In 1922, shortly after this life-size figure was modeled, it won the Academy's Saltus Medal for Merit and was exhibited in that year's annual. The replica now in the collection of Brookgreen Gardens, Murrells Inlet, South Carolina, originally stood in a dining-room niche in the Huntington home on Fifth Avenue.
"Diana" is balanced on an orb, probably a symbolic representation of her other manifestation as goddess of the Moon. In her stretching, turning, and spiraling movement, she serves well as the focal point of a garden fountain, which is her purpose at Brookgreen Gardens. At the Academy, she has almost become a symbol of the institution, and stood for many years on the ground floor in the rotunda, on a line with the front door, and fully visible from the street.

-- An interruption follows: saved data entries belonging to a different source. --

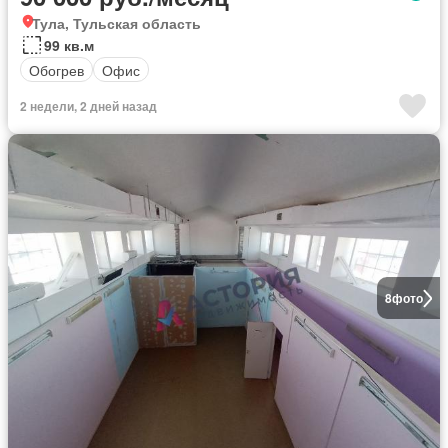
Тула, Тульская область
99 кв.м
Обогрев
Офис
2 недели, 2 дней назад
8
фото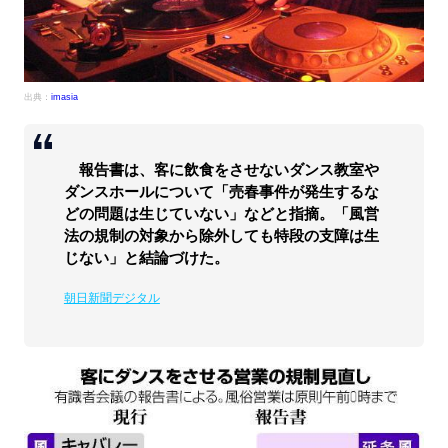
出典：
imasia
報告書は、客に飲食をさせないダンス教室や
ダンスホールについて「売春事件が発生するな
どの問題は生じていない」などと指摘。「風営
法の規制の対象から除外しても特段の支障は生
じない」と結論づけた。
朝日新聞デジタル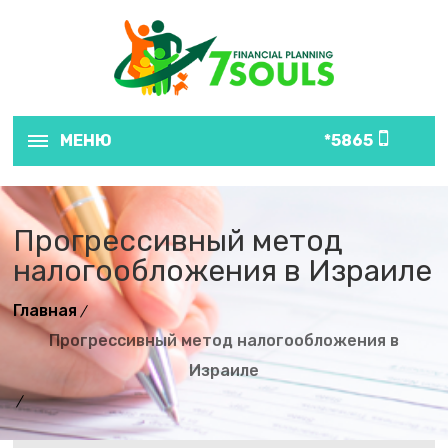
МЕНЮ
5865*
Прогрессивный метод
налогообложения в Израиле
Главная
Прогрессивный метод налогообложения в
Израиле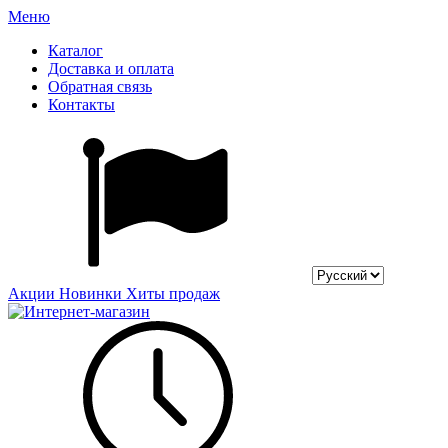
Меню
Каталог
Доставка и оплата
Обратная связь
Контакты
Акции
Новинки
Хиты продаж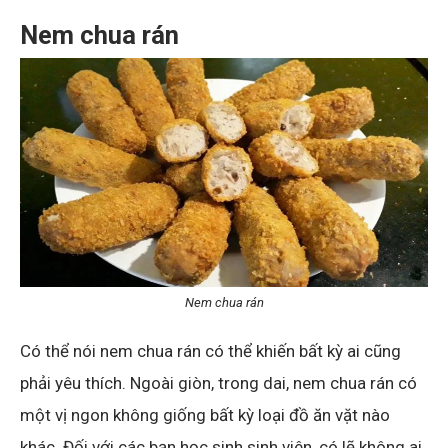
Nem chua rán
Nem chua rán
Có thể nói nem chua rán có thể khiến bất kỳ ai cũng
phải yêu thích. Ngoài giòn, trong dai, nem chua rán có
một vị ngon không giống bất kỳ loại đồ ăn vặt nào
khác. Đối với các bạn học sinh sinh viên, có lẽ không ai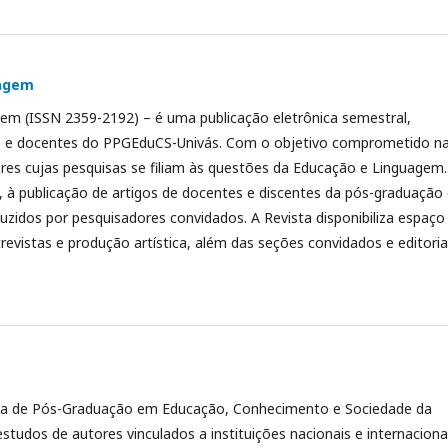
uagem
gem (ISSN 2359-2192) – é uma publicação eletrônica semestral,
es e docentes do PPGEduCS-Univás. Com o objetivo comprometido n
es cujas pesquisas se filiam às questões da Educação e Linguagem.
, à publicação de artigos de docentes e discentes da pós-graduação
uzidos por pesquisadores convidados. A Revista disponibiliza espaço
trevistas e produção artística, além das seções convidados e editorial
ma de Pós-Graduação em Educação, Conhecimento e Sociedade da
estudos de autores vinculados a instituições nacionais e internaciona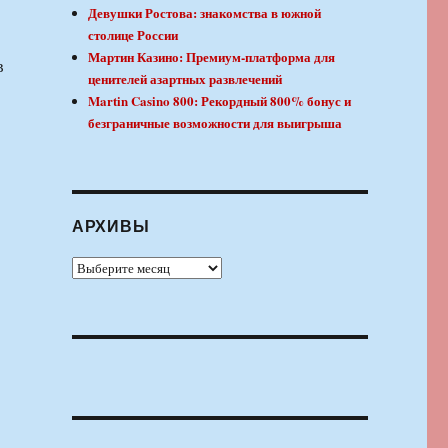
Девушки Ростова: знакомства в южной
столице России
Мартин Казино: Премиум-платформа для
в
ценителей азартных развлечений
Martin Casino 800: Рекордный 800% бонус и
безграничные возможности для выигрыша
АРХИВЫ
Архивы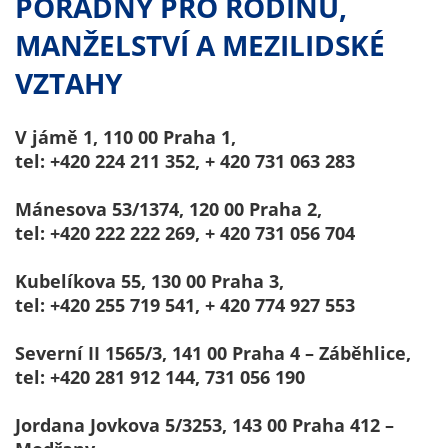
PORADNY PRO RODINU,
MANŽELSTVÍ A MEZILIDSKÉ
VZTAHY
V jámě 1, 110 00 Praha 1,
tel: +420 224 211 352, + 420 731 063 283
Mánesova 53/1374, 120 00 Praha 2,
tel: +420 222 222 269, + 420 731 056 704
Kubelíkova 55, 130 00 Praha 3,
tel: +420 255 719 541, + 420 774 927 553
Severní II 1565/3, 141 00 Praha 4 – Záběhlice,
tel: +420 281 912 144, 731 056 190
Jordana Jovkova 5/3253, 143 00 Praha 412 –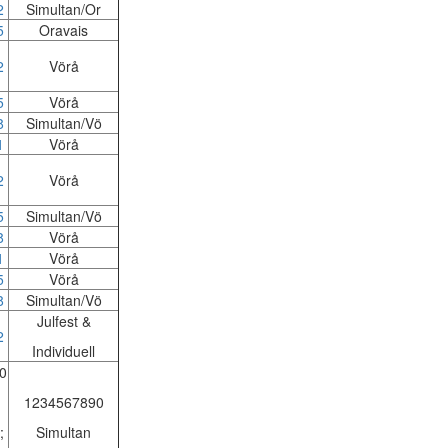
2
Simultan/Or
5
Oravais
2
Vörå
5
Vörå
8
Simultan/Vö
1
Vörå
2
Vörå
5
Simultan/Vö
8
Vörå
1
Vörå
5
Vörå
8
Simultan/Vö
Julfest &
2
Individuell
0
1234567890
;
Simultan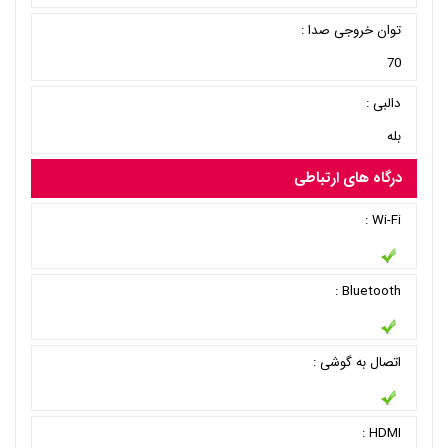
توان خروجی صدا :
70
دالبی :
بله
درگاه های ارتباطی
Wi-Fi :
Bluetooth :
اتصال به گوشی :
HDMI :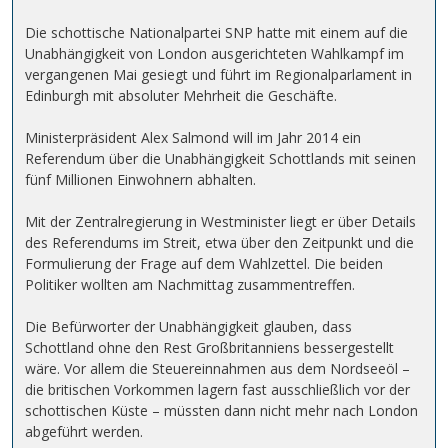
Die schottische Nationalpartei SNP hatte mit einem auf die
Unabhängigkeit von London ausgerichteten Wahlkampf im
vergangenen Mai gesiegt und führt im Regionalparlament in
Edinburgh mit absoluter Mehrheit die Geschäfte.
Ministerpräsident Alex Salmond will im Jahr 2014 ein
Referendum über die Unabhängigkeit Schottlands mit seinen
fünf Millionen Einwohnern abhalten.
Mit der Zentralregierung in Westminister liegt er über Details
des Referendums im Streit, etwa über den Zeitpunkt und die
Formulierung der Frage auf dem Wahlzettel. Die beiden
Politiker wollten am Nachmittag zusammentreffen.
Die Befürworter der Unabhängigkeit glauben, dass
Schottland ohne den Rest Großbritanniens bessergestellt
wäre. Vor allem die Steuereinnahmen aus dem Nordseeöl –
die britischen Vorkommen lagern fast ausschließlich vor der
schottischen Küste – müssten dann nicht mehr nach London
abgeführt werden.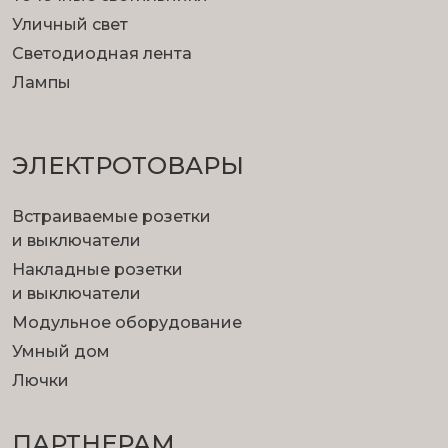
Уличный свет
Светодиодная лента
Лампы
ЭЛЕКТРОТОВАРЫ
Встраиваемые розетки
и выключатели
Накладные розетки
и выключатели
Модульное оборудование
Умный дом
Лючки
ПАРТНЕРАМ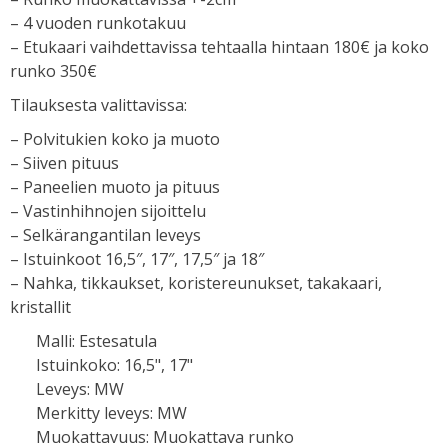
– 4 vuoden runkotakuu
– Etukaari vaihdettavissa tehtaalla hintaan 180€ ja koko
runko 350€
Tilauksesta valittavissa:
– Polvitukien koko ja muoto
– Siiven pituus
– Paneelien muoto ja pituus
– Vastinhihnojen sijoittelu
– Selkärangantilan leveys
– Istuinkoot 16,5″, 17″, 17,5″ ja 18″
– Nahka, tikkaukset, koristereunukset, takakaari,
kristallit
Malli
:
Estesatula
Istuinkoko
:
16,5", 17"
Leveys
:
MW
Merkitty leveys
:
MW
Muokattavuus
:
Muokattava runko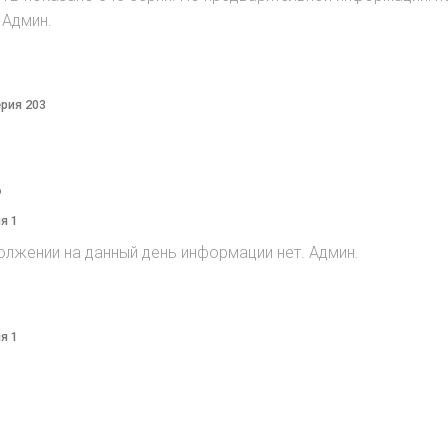
 Админ.
ерия 203
o
я 1
олжении на данный день информации нет. Админ.
я 1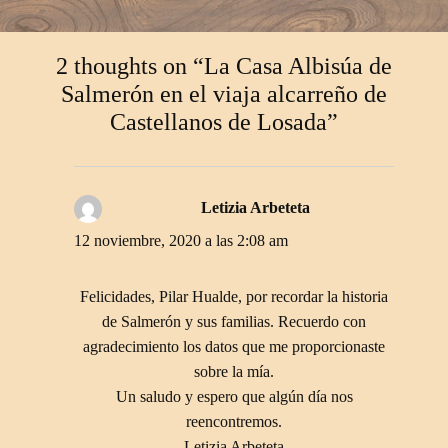
2 thoughts on “La Casa Albisúa de
Salmerón en el viaja alcarreño de
Castellanos de Losada”
Letizia Arbeteta
dice:
12 noviembre, 2020 a las 2:08 am
Felicidades, Pilar Hualde, por recordar la historia
de Salmerón y sus familias. Recuerdo con
agradecimiento los datos que me proporcionaste
sobre la mía.
Un saludo y espero que algún día nos
reencontremos.
Letizia Arbeteta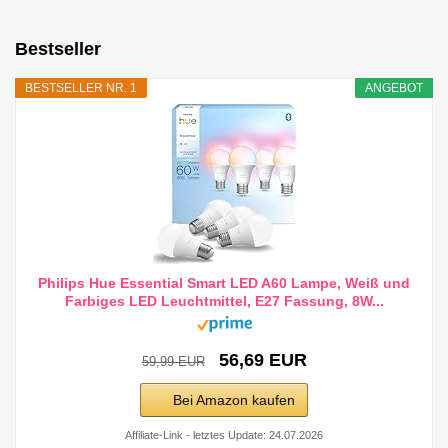
Bestseller
BESTSELLER NR. 1
ANGEBOT
Philips Hue Essential Smart LED A60 Lampe, Weiß und
Farbiges LED Leuchtmittel, E27 Fassung, 8W...
56,69 EUR
59,99 EUR
Bei Amazon kaufen
Affiliate-Link - letztes Update: 24.07.2026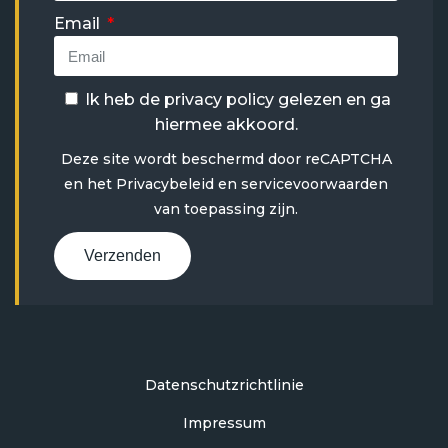
Email
Ik heb de
privacy policy
gelezen en ga
hiermee akkoord.
Deze site wordt beschermd door reCAPTCHA
en het
Privacybeleid
en
servicevoorwaarden
van toepassing zijn.
Verzenden
Datenschutzrichtlinie
Impressum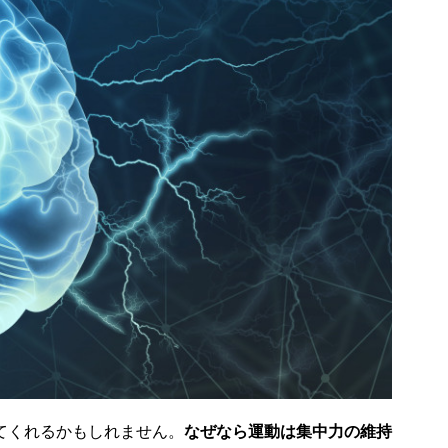
てくれるかもしれません。
なぜなら運動は集中力の維持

Although this cast has no visible founder's mark, the one at Brookgreen bears the stamp of the Kunst Foundry, New York, and it may be assumed that most, if not all, of the replicas were cast there. In addition to the casts at the Academy and Brookgreen Gardens, replicas are held by: the Fogg Art Museum, Harvard University Art Museums, Cambridge, Massachusetts; Syracuse University, Syracuse, New York; the University of Texas, Austin; Jardin des Lices, Blois, France; Washington County Museum of Fine Arts, Hagerstown, Maryland; Palacio de Bellas Artes, Havana, Cuba; Northwestern University, Evanston, Illinois; New-York Historical Society; Audubon Park, New Orleans, Louisiana; Ueno Park, Tokyo; University City, Jardin Fuente de Diana, Madrid.